Physically, getting from your local ISP’s AS (which knows where *you* are) to that AS (which knows where *they* are) will nearly always involve encapsulation within a fiber-based communication protocol. It’s a common misconception that the internet uses satellite for long-distance communication; in reality, satellite is only ever really used for “last mile” delivery of internet to individual subscribers, not the sort of ‘backbone’ connectivity between regions. Instead [we have many fiber cables ran on the ocean floor](https://www.submarinecablemap.com/) to connect countries and regions within countries.

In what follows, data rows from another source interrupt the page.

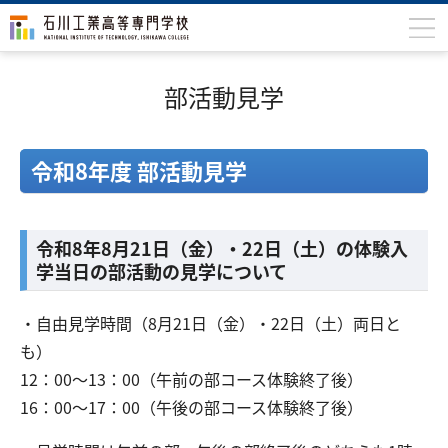
石川高専について
部活動見学
学科
専攻科
令和8年度 部活動見学
入学案内
学生生活
令和8年8月21日（金）・22日（土）の体験入
学当日の部活動の見学について
国際交流
研究・産学連携
・自由見学時間（8月21日（金）・22日（土）両日と
も）
教育・研究施設
12：00～13：00（午前の部コース体験終了後）
中学生の方
在学生の方
16：00～17：00（午後の部コース体験終了後）
保護者の方
卒業生の方
地域・企業の方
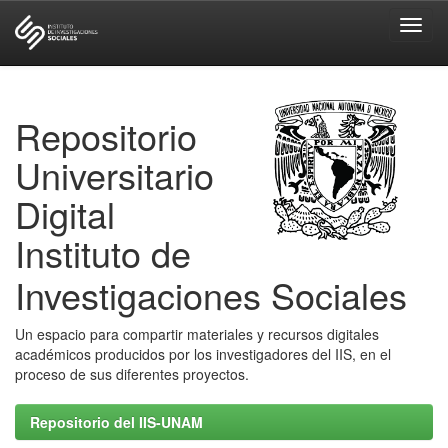
Skip
navigation
Repositorio
Universitario
Digital
Instituto de
Investigaciones Sociales
Un espacio para compartir materiales y recursos digitales
académicos producidos por los investigadores del IIS, en el
proceso de sus diferentes proyectos.
Repositorio del IIS-UNAM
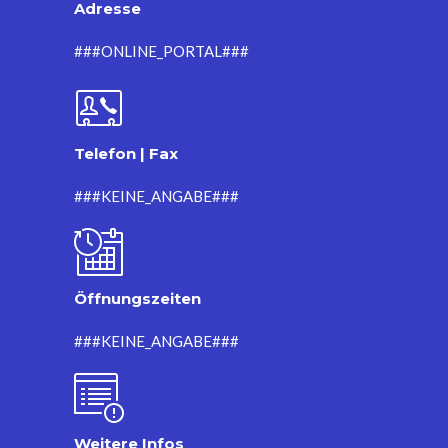
Adresse
###ONLINE_PORTAL###
Telefon | Fax
###KEINE_ANGABE###
Öffnungszeiten
###KEINE_ANGABE###
Weitere Infos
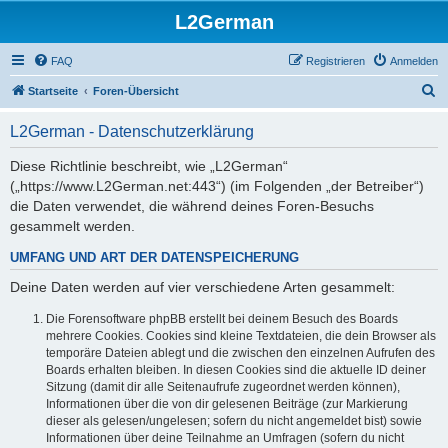
L2German
FAQ
Registrieren
Anmelden
S
Startseite
Foren-Übersicht
u
L2German - Datenschutzerklärung
c
h
Diese Richtlinie beschreibt, wie „L2German“
(„https://www.L2German.net:443“) (im Folgenden „der Betreiber“)
e
die Daten verwendet, die während deines Foren-Besuchs
gesammelt werden.
UMFANG UND ART DER DATENSPEICHERUNG
Deine Daten werden auf vier verschiedene Arten gesammelt:
Die Forensoftware phpBB erstellt bei deinem Besuch des Boards
mehrere Cookies. Cookies sind kleine Textdateien, die dein Browser als
temporäre Dateien ablegt und die zwischen den einzelnen Aufrufen des
Boards erhalten bleiben. In diesen Cookies sind die aktuelle ID deiner
Sitzung (damit dir alle Seitenaufrufe zugeordnet werden können),
Informationen über die von dir gelesenen Beiträge (zur Markierung
dieser als gelesen/ungelesen; sofern du nicht angemeldet bist) sowie
Informationen über deine Teilnahme an Umfragen (sofern du nicht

So, tl;dr, in your case, your browser speaks IP packets, which your PC encapsulates for ethernet or wifi delivery, your router then de-encapsulates to get the original IP packets, uses a separate encapsulation to deliver those to your ISP, and your ISP repeats this process to get your packets to another ISP and eventually the particular business which hosts the server for the website you’re trying to access.

You may think about it in terms of how the postal system *could* work. Imagine you want to send a piece of mail to Google. You write your letter. Now what? Put it in an envelope, put on your return address, and use a phone book (DNS) to figure out what google’s street (IP) address is, and put put that as the ‘to’ address.

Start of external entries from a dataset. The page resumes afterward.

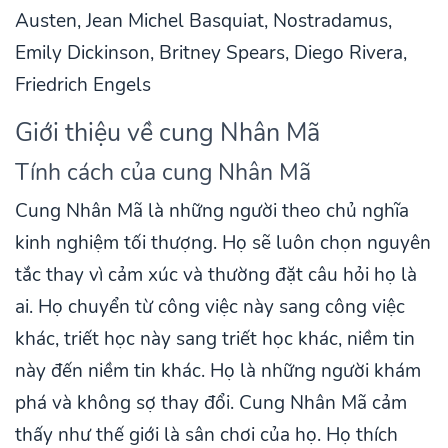
Austen, Jean Michel Basquiat, Nostradamus,
Emily Dickinson, Britney Spears, Diego Rivera,
Friedrich Engels
Giới thiệu về cung Nhân Mã
Tính cách của cung Nhân Mã
Cung Nhân Mã là những người theo chủ nghĩa
kinh nghiệm tối thượng. Họ sẽ luôn chọn nguyên
tắc thay vì cảm xúc và thường đặt câu hỏi họ là
ai. Họ chuyển từ công việc này sang công việc
khác, triết học này sang triết học khác, niềm tin
này đến niềm tin khác. Họ là những người khám
phá và không sợ thay đổi. Cung Nhân Mã cảm
thấy như thế giới là sân chơi của họ. Họ thích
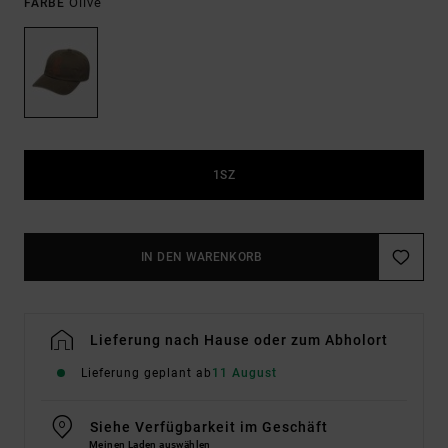
Olive
FARBE
1SZ
IN DEN WARENKORB
Lieferung nach Hause oder zum Abholort
Lieferung geplant ab
11 August
Siehe Verfügbarkeit im Geschäft
Meinen Laden auswählen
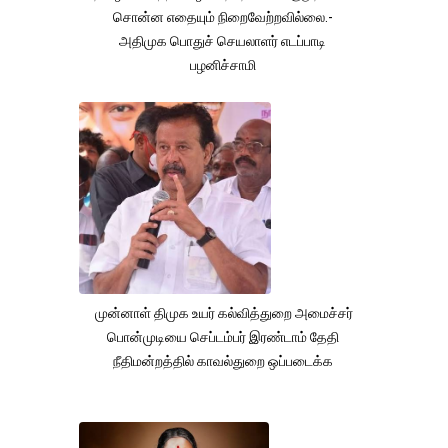
சொன்ன எதையும் நிறைவேற்றவில்லை.-
அதிமுக பொதுச் செயலாளர் எடப்பாடி
பழனிச்சாமி
முன்னாள் திமுக உயர் கல்வித்துறை அமைச்சர்
பொன்முடியை செப்டம்பர் இரண்டாம் தேதி
நீதிமன்றத்தில் காவல்துறை ஒப்படைக்க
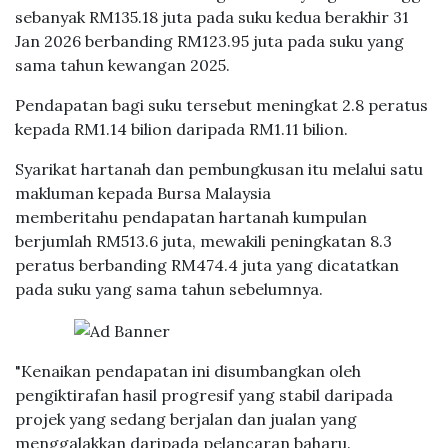
sebanyak RM135.18 juta pada suku kedua berakhir 31
Jan 2026 berbanding RM123.95 juta pada suku yang
sama tahun kewangan 2025.
Pendapatan bagi suku tersebut meningkat 2.8 peratus
kepada RM1.14 bilion daripada RM1.11 bilion.
Syarikat hartanah dan pembungkusan itu melalui satu
makluman kepada Bursa Malaysia
memberitahu pendapatan hartanah kumpulan
berjumlah RM513.6 juta, mewakili peningkatan 8.3
peratus berbanding RM474.4 juta yang dicatatkan
pada suku yang sama tahun sebelumnya.
"Kenaikan pendapatan ini disumbangkan oleh
pengiktirafan hasil progresif yang stabil daripada
projek yang sedang berjalan dan jualan yang
menggalakkan daripada pelancaran baharu.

**This is sort of like an IP packet. This is what you ‘first’ send out, and ultimately what google’s server will receive in the end – but in between, it will be put in different containers/encapsulations depending on how it needs to be send next.**

Now let’s say you put it in your mailbox, which you might think like a router. The mail truck comes by and picks up your envelope. Here the mail truck is something like the secondary encapsulation used by your cable/comcast modem. Note that, writing your letter or putting it in an envelope, you don’t care about how a truck works or what road laws are. That’s another layer of abstraction; it’s not your problem to worry about.

The truck brings the letter to your local post office, like your ISP, who then remove the envelope from the truck and decide where to send it to. They find out what post office is nearest to Google’s street address – which post office handle’s Google’s mail, their AS number in BGP terminology – and then use some other method of encapsulation (an airplane, a train, a boat, etc) to send it to that post office. *This is almost always fiber cable on the internet.* Maybe it has to pass through several other post offices on the way there, but each one does basically the same thing – receive mail, figure out where to send it next and how to send it. Eventually a truck drives to google, drops off the mail, and then it is opened and the letter is read.

Yes, there is a network of wires that connect all the computers and smart devices on the internet around the world. (The last few meters can be wireless in many cases.)

Signals from you to some computer on the other side of the world can travel there and back in a small fraction of a second, since the signal travels at a sizeable fraction of the speed of light.

Thanks to the whole cloud thing however, you rarely end up talking to a computer that far away when communicating with a popular website. There most likely is a copy of the website hosted on a server much closer to you.

(For example I can get a reply back from the website of the Sidney Morning Herald in only 12 milliseconds which would only get me a quarter of the way to Australia from where I live if I traveled at the speed of light. This works because there is a copy of that website hosted closer to me than Australia.)

The actual process of getting the contents of the website to your computer involves quite a bit of back and forth between your computer an theirs.

There is also a bit of work involved in your computer finding out which computer they need to talk to and how all the computers between you and them decide which direction to pass messages on.